§ **Required action**:
Select and copy out each line in the entries below that contains the word "sobre". Case matters, so a line counts only when the capitalization matches.

§ **Entries supplied**:
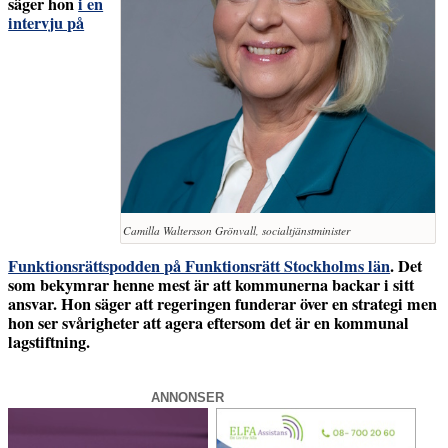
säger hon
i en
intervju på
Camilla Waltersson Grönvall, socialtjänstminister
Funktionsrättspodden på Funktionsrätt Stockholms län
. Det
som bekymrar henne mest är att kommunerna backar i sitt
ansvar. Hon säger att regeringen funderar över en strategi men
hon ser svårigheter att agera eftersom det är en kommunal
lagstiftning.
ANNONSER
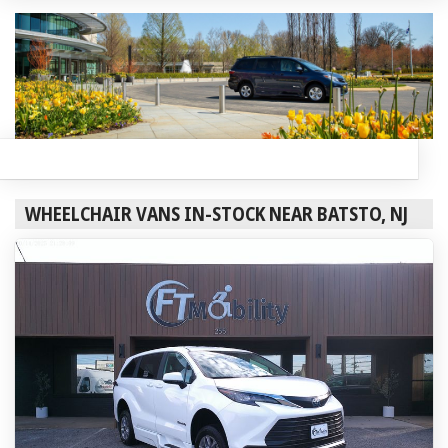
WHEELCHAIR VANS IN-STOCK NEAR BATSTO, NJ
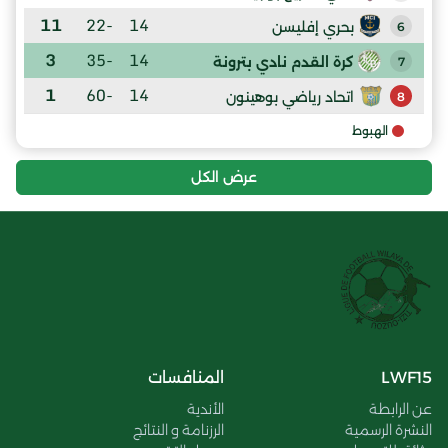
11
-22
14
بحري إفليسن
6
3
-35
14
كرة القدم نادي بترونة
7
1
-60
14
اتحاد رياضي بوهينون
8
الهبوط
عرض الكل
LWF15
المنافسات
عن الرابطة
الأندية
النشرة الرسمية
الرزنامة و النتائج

* * *

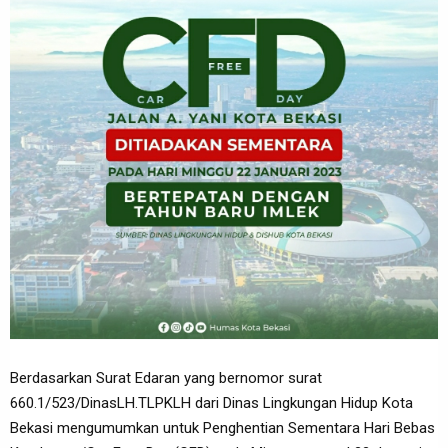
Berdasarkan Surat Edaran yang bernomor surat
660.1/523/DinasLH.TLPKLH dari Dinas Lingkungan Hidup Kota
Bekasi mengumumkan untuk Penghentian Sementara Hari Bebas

--

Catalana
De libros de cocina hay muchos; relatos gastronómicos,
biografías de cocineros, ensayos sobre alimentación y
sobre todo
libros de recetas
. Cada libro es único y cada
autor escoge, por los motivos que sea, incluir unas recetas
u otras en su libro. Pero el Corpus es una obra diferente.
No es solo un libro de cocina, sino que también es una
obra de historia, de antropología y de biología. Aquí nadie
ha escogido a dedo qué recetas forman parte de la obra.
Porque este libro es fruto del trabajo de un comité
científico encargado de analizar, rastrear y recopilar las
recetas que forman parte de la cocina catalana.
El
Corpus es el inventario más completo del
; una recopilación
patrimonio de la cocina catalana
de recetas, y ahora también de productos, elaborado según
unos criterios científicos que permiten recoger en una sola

§ **Answer to the exercise**:
biografías de cocineros, ensayos sobre alimentación y
sobre todo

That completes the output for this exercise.